The TickTalk Project seeks answers to the following questions:

  • How can programmers specify practical timing requirements such as frequency of action, synchronization of actions, and simultaneity within sense-compute-actuate programs for large-scale, distributed systems?
  • How can today’s wide-area communication networks that do not support timing or programmability be evolved to do so?
  • How can the mechanisms for synchronizing the actions of small, energy constrained IoT devices be made power- and energy-efficient?

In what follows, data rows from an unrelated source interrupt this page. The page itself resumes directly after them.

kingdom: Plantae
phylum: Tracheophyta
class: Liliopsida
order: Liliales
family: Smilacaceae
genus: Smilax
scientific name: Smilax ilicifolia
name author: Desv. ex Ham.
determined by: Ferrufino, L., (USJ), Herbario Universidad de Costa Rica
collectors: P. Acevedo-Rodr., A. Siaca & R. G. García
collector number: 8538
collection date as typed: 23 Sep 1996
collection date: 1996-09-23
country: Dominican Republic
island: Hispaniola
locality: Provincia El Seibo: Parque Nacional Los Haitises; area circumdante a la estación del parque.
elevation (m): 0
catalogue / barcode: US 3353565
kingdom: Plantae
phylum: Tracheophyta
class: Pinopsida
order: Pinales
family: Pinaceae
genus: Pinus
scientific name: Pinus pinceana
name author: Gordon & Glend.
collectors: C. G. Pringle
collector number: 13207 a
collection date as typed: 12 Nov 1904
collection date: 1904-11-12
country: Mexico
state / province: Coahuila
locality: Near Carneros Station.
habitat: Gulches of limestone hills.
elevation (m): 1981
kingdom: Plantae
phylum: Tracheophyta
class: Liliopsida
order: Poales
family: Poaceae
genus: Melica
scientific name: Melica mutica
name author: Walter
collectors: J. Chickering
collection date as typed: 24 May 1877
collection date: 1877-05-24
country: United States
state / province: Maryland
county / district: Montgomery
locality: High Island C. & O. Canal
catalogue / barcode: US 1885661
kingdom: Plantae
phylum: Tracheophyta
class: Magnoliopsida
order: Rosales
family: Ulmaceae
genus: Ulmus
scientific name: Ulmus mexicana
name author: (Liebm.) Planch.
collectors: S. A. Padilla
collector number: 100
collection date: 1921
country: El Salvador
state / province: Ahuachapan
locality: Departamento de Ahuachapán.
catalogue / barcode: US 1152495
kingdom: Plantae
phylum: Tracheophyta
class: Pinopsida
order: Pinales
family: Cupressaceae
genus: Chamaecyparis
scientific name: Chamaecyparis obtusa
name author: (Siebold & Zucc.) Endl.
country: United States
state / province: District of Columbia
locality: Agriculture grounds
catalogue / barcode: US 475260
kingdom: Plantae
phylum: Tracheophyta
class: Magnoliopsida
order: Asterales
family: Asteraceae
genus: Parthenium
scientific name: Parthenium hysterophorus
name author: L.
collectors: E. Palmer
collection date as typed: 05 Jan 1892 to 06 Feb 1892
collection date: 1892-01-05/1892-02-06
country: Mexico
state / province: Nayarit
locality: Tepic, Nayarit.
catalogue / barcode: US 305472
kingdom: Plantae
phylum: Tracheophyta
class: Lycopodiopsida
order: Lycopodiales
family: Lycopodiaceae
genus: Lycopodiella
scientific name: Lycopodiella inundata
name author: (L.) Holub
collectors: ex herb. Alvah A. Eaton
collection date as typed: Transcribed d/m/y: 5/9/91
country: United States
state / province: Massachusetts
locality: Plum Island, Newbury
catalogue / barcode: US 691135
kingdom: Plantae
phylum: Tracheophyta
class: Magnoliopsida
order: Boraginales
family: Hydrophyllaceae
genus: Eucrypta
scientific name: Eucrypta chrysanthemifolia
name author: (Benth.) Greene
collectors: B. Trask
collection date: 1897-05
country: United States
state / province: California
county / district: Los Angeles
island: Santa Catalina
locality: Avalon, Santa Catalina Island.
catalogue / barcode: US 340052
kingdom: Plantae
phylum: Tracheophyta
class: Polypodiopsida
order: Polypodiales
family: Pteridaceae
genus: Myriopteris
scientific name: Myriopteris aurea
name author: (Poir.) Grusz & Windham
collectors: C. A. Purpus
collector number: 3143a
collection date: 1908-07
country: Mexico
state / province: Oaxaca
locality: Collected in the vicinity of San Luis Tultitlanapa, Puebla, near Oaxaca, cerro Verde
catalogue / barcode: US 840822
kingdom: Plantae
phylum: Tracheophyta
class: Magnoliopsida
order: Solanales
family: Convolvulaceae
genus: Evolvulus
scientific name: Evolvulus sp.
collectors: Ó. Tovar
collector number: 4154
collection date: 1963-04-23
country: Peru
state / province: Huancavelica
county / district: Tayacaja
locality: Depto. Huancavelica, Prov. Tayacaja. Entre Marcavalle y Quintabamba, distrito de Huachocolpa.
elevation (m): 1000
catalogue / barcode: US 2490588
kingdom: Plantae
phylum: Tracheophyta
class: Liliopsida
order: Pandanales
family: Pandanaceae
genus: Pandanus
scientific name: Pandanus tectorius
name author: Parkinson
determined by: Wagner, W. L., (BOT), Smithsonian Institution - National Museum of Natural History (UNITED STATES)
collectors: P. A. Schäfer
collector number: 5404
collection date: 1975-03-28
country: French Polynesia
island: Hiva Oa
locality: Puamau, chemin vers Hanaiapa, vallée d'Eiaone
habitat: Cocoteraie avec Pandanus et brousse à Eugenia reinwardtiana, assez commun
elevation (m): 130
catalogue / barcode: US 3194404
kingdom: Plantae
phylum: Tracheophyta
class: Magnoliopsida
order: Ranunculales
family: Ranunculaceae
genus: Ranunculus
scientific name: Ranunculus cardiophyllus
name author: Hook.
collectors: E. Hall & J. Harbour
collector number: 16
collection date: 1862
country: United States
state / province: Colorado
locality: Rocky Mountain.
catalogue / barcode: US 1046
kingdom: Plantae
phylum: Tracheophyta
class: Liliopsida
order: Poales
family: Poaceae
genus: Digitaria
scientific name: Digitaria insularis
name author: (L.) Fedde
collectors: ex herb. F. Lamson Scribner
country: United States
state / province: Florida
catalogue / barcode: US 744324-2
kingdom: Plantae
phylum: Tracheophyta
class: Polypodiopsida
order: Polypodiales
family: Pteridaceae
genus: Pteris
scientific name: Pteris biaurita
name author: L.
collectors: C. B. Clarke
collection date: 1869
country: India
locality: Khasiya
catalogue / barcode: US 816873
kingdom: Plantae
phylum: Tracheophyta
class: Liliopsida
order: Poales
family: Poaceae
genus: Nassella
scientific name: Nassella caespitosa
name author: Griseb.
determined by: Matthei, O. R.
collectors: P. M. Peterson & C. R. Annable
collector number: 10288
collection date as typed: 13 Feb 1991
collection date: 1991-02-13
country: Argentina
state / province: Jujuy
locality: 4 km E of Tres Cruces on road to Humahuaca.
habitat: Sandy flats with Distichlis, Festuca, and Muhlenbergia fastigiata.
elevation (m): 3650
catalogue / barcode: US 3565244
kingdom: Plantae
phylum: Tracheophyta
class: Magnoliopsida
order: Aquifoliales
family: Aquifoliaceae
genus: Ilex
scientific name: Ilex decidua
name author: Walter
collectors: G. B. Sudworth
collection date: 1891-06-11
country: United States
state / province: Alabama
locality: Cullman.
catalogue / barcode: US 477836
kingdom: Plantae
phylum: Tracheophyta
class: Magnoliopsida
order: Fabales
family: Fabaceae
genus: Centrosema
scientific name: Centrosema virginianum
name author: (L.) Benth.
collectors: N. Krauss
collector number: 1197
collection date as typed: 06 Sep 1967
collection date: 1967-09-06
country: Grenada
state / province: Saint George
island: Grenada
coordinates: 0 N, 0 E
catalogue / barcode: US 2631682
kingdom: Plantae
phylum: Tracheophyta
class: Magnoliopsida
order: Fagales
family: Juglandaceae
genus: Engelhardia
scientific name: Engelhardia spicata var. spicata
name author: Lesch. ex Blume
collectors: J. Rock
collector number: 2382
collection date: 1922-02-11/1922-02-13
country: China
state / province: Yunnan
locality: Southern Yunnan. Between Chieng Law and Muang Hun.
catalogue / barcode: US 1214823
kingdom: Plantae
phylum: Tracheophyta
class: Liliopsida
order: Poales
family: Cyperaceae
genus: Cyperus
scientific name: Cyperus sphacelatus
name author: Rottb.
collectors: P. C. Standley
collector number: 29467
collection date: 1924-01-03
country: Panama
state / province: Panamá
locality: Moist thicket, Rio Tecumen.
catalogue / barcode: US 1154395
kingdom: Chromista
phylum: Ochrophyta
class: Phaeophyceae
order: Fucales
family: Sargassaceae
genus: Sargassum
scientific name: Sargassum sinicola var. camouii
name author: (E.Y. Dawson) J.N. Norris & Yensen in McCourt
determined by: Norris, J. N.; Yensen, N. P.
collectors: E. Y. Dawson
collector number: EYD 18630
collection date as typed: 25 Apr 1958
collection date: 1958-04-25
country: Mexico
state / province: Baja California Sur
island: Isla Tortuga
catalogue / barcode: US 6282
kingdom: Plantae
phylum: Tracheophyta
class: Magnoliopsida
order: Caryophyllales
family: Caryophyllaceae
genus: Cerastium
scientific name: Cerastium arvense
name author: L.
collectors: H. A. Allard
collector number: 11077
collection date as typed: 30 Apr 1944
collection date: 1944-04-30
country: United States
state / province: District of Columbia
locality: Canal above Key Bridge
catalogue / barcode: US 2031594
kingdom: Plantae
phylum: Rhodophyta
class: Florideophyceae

The TickTalk project is is built around four goals:

  • Language: We propose to define a meta-language in which synchronization between the cyber and physical worlds is specified with clear semantics.
  • System: We propose to define a compilation approach for translating programs in our meta-language into an intermediate representation that abstracts communicating, synchronized processes on a heterogeneous cyber-physical system.
  • Network: We propose to define extensions to current networking approaches that support synchronized fog / cloudlet computing in the network.
  • Device: We propose to define device-level architectural extensions in support of our synchronization mechanisms and to explore means for virtualizing small sensor and actuator (ensemble) devices in support of shared use by multiple applications, each with its own synchronization constraints.
Under NSF sponsorship, CMU and Arizona State University are making advances toward answering these questions.  As a foundational step, we conceived, developed, tested, and published a technique for realizing synchronization at the level of 10’s of microseconds, or better, within a network of CPS devices using a low-power wide-area network (LP-WAN), piggybacked on top of normal data communication.  As such, this level of synchronization can be had for only the small, additional cost in power associated with processing the time information associated with the packets.
 

This work, called LongShoT (Long-Range Synchronization of Time), borrows key principles from the IEEE 1588 Precision Time Protocol and applies these to low-power networking.  Careful modeling of the software and hardware paths taken by packets allows de-convolution of actual time information from the delays associated with handling (processing, transmitting, propagating, receiving, signaling) this time information.  A result of this work are principles for exposing (and making predictable) the processing times inherent in radio ICs associated with packet handling and signaling.  If incorporated into future radio ICs, relatively precise time synchronization can be had in low-power CPS for minimal additional cost (fixed cost and power cost).

The precision with which time can be so conveyed is fundamentally tied to the bandwidth of the transmitted signal.  The experiments focused on LoRa — a popular LP-WAN family — with packets confined to a 125 kHz-wide channel.  It is notable that LongShoT’s measured synchronization performance is on the same order as the theoretical limit of a signal of this bandwidth.